Projects Overview
A Project is the development container that sits between raw land and sellable units. You allocate stock (land) into a project, then break the project into one or more subprojects (a layout, an apartment block, a cluster of villas), and finally carve those into units. The project is where the money, ownership, and timeline of a development come together.
Projects vs subprojects
It's easy to confuse the two, so here's the distinction:
| Project | Subproject | |
|---|---|---|
| What it is | The whole development venture | A distinct buildable block within it |
| Holds | One or more subprojects, stock allocations, partner holdings | Units, area breakdown, amenities, SVG layouts |
| Example | "Green Meadows, Phase 1" | "Green Meadows – Tower A", "Green Meadows – Plotted Layout" |
| Ownership | Partner holdings at the project level | Its own partner holdings |
A project can have several subprojects, each with its own type, area, and units. You'll find subprojects covered in their own Subprojects guide.
What a project holds
- Code & name — an auto-generated project code (default prefix
PRJ-) and a friendly name. - Location — the country → state → district → taluk → village hierarchy.
- Partnership / JV mapping — which partnership or joint venture owns the development.
- Partner holdings — the ownership split, which must total 100%.
- Stock allocations — the land assigned to this project.
- Dates — planned start and completion.
- Status — where the project is in its lifecycle (below).
The project status lifecycle
A project moves through six statuses from initial idea to completion:
| Status | Meaning |
|---|---|
| Draft | Being set up. Not yet a committed development. |
| Planning | Approved to plan — layouts, subprojects, and stock are being arranged. |
| Active | Under active development and/or open for sales. |
| On Hold | Temporarily paused (funding, legal, weather, a decision pending). |
| Completed | Development and sales are finished. |
| Cancelled | Abandoned. |
On Hold is a pause that returns to Active. Completed and Cancelled are end states.

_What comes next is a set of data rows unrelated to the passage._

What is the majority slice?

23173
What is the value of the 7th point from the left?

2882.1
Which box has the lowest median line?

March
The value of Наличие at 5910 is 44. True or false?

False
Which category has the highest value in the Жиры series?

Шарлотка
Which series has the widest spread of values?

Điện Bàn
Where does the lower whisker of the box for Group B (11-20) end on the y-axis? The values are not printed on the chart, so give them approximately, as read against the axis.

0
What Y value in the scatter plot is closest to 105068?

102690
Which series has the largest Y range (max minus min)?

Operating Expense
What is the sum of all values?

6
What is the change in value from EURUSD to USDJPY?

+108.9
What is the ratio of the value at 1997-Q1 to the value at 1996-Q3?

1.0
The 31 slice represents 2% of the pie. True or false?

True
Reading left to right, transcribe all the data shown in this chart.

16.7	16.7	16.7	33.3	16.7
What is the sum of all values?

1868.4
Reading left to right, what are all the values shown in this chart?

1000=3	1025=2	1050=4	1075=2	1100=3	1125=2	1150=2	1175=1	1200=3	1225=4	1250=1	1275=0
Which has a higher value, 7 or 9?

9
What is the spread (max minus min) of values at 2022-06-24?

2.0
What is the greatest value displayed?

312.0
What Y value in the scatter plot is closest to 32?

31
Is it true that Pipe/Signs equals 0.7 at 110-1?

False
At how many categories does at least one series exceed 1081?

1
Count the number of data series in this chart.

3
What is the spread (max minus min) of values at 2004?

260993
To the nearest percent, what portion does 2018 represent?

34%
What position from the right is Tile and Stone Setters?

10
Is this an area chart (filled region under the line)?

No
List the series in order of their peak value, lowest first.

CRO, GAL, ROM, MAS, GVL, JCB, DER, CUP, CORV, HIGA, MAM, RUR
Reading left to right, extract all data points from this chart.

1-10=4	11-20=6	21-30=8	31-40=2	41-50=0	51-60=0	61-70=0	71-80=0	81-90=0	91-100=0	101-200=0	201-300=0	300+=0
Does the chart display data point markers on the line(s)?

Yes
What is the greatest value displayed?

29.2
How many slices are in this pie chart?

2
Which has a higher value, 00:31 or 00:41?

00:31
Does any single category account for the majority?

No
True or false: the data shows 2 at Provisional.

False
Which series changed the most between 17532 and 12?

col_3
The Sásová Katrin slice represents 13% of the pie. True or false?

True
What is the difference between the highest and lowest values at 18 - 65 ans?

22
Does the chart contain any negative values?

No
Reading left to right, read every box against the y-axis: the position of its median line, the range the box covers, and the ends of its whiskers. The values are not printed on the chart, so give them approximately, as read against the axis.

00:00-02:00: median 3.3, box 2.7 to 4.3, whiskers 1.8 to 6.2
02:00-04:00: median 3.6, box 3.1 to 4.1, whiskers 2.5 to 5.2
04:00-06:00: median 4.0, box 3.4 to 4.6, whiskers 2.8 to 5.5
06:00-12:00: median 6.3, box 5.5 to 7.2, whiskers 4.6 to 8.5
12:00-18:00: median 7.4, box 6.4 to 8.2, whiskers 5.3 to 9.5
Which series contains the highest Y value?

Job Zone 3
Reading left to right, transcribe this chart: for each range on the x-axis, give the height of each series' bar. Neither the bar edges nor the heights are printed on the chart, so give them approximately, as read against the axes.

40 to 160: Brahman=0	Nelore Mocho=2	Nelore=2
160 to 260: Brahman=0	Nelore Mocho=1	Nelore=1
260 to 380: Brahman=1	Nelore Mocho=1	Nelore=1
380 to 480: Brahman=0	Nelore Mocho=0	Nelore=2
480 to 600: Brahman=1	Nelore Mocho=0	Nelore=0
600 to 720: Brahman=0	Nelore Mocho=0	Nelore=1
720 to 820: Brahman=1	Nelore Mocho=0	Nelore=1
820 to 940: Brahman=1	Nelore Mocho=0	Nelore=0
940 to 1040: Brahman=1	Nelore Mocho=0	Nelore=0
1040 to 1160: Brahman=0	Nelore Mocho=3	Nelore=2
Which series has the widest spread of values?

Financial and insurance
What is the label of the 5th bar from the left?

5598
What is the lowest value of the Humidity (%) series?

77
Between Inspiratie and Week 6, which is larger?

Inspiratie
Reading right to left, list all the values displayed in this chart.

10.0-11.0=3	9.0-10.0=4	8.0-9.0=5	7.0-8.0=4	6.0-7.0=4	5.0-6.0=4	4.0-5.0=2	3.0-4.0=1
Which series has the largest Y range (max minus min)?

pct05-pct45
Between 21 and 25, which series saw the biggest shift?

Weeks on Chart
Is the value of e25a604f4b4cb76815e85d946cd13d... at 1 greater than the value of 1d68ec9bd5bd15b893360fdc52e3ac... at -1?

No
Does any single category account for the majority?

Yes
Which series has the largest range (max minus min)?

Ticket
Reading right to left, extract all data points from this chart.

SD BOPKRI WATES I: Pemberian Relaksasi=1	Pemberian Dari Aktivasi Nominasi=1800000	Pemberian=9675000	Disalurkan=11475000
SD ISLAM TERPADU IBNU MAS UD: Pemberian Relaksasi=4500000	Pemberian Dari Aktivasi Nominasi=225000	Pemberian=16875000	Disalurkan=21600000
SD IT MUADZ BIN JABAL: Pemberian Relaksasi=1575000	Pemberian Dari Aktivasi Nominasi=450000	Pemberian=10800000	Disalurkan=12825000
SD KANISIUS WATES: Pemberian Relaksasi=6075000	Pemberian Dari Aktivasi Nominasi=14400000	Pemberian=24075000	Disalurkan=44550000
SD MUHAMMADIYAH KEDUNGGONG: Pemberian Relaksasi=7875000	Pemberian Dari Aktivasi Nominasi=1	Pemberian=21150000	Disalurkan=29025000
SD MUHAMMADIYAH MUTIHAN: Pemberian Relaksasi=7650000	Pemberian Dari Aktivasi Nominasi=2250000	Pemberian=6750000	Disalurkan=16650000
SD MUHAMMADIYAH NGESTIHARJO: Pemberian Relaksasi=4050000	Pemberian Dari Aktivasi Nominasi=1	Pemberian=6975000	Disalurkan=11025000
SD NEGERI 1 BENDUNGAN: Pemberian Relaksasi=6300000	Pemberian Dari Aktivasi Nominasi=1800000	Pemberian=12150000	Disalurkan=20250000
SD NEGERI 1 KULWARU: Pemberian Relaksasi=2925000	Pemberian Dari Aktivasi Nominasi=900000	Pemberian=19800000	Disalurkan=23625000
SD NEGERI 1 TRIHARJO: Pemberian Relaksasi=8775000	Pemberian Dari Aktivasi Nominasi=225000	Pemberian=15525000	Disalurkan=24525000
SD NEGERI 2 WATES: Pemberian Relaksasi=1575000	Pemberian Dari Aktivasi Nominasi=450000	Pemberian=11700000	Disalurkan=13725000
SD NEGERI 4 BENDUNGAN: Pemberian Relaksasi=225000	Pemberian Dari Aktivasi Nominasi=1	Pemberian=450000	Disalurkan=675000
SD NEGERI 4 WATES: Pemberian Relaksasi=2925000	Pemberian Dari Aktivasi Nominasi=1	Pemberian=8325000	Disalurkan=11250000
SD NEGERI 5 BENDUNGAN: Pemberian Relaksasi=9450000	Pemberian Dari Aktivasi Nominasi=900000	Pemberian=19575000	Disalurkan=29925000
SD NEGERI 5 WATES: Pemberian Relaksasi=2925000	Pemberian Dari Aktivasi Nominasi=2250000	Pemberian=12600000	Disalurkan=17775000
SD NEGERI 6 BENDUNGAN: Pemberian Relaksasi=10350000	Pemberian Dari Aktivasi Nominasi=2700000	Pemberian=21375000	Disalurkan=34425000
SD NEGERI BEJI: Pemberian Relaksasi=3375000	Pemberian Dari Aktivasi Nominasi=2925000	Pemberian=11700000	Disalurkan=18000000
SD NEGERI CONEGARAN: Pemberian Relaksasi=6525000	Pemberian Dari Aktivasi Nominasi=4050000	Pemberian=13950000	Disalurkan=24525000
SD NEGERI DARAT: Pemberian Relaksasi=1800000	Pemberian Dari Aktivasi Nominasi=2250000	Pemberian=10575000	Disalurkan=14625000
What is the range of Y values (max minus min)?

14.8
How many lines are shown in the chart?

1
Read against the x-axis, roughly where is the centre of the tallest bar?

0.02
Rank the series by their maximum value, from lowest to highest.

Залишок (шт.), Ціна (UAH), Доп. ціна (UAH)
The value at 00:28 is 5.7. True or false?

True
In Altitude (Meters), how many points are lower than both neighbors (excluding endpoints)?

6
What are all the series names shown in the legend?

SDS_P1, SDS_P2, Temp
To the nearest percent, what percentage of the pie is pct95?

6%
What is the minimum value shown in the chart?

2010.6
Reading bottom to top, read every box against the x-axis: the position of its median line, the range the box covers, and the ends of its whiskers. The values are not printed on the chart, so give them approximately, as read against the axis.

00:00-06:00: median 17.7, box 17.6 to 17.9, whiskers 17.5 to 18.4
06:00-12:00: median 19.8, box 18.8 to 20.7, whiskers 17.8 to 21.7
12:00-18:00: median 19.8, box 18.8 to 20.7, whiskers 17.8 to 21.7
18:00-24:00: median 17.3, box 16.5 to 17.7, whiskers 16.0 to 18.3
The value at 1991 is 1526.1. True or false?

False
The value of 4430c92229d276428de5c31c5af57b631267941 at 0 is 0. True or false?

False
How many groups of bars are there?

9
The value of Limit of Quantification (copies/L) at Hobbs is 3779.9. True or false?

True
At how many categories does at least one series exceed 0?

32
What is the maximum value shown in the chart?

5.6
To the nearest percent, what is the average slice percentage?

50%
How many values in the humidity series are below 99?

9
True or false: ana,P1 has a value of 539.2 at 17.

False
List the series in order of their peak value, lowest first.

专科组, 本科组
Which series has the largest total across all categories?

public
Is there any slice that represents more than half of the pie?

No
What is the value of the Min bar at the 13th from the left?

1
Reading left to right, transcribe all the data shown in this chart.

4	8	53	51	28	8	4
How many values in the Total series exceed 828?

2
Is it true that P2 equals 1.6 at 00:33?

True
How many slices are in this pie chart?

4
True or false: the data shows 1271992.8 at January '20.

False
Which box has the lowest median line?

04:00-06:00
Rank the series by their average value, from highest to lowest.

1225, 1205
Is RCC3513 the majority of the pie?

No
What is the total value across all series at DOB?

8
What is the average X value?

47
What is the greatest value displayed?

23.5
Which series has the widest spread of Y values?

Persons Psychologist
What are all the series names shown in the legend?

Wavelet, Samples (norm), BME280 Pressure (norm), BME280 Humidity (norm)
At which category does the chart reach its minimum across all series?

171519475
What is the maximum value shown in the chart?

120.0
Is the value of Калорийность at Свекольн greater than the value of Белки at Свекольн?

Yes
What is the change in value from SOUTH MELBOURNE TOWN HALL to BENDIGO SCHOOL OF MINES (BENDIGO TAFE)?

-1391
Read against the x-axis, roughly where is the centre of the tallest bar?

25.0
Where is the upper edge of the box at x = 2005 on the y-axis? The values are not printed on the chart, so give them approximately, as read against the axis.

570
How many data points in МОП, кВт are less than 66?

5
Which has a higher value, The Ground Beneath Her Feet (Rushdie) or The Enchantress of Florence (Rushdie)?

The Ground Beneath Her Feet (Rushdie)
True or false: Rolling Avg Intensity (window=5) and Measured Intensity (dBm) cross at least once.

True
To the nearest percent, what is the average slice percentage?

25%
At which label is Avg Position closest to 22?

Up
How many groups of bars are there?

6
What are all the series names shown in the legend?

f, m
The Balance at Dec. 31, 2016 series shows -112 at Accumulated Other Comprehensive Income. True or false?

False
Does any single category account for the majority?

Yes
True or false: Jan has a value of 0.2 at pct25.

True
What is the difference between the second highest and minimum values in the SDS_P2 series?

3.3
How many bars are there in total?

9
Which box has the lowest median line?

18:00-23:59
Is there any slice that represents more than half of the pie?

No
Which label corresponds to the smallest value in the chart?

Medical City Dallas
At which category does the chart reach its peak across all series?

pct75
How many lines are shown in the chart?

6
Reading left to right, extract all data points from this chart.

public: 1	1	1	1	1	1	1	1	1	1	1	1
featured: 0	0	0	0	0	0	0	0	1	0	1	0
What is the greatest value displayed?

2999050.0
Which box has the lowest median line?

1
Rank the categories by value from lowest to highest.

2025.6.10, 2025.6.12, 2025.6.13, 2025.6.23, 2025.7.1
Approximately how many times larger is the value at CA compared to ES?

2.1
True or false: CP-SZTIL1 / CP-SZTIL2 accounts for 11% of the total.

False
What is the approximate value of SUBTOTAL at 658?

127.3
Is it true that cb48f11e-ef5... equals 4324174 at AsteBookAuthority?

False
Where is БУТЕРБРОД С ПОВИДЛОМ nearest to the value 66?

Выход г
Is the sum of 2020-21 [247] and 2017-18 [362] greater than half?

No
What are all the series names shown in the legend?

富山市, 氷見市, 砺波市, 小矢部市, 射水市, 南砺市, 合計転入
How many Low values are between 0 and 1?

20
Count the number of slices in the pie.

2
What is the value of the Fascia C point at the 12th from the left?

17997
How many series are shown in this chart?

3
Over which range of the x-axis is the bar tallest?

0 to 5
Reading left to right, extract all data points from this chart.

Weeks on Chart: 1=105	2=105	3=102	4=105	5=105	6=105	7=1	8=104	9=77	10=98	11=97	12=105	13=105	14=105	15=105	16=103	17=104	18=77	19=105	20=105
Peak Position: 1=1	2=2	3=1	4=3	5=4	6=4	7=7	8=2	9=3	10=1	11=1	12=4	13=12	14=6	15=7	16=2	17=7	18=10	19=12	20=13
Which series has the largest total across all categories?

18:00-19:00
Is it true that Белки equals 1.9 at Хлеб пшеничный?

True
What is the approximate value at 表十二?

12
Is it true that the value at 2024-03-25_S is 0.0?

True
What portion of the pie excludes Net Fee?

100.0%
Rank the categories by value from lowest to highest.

For the authoritative cross-product view, see Status lifecycles.
What you can do with a project
| Action | Page |
|---|---|
| Create a new development | Create a project |
| Edit details, change status, map stock, delete | Manage a project |
| Add buildable blocks | Create a subproject |
Who can manage projects
Project actions are permission-controlled — viewing, creating, editing, changing status, and managing stock mappings each require the relevant permission. Some org roles (such as Project Manager) are scoped to specific projects. See Roles overview.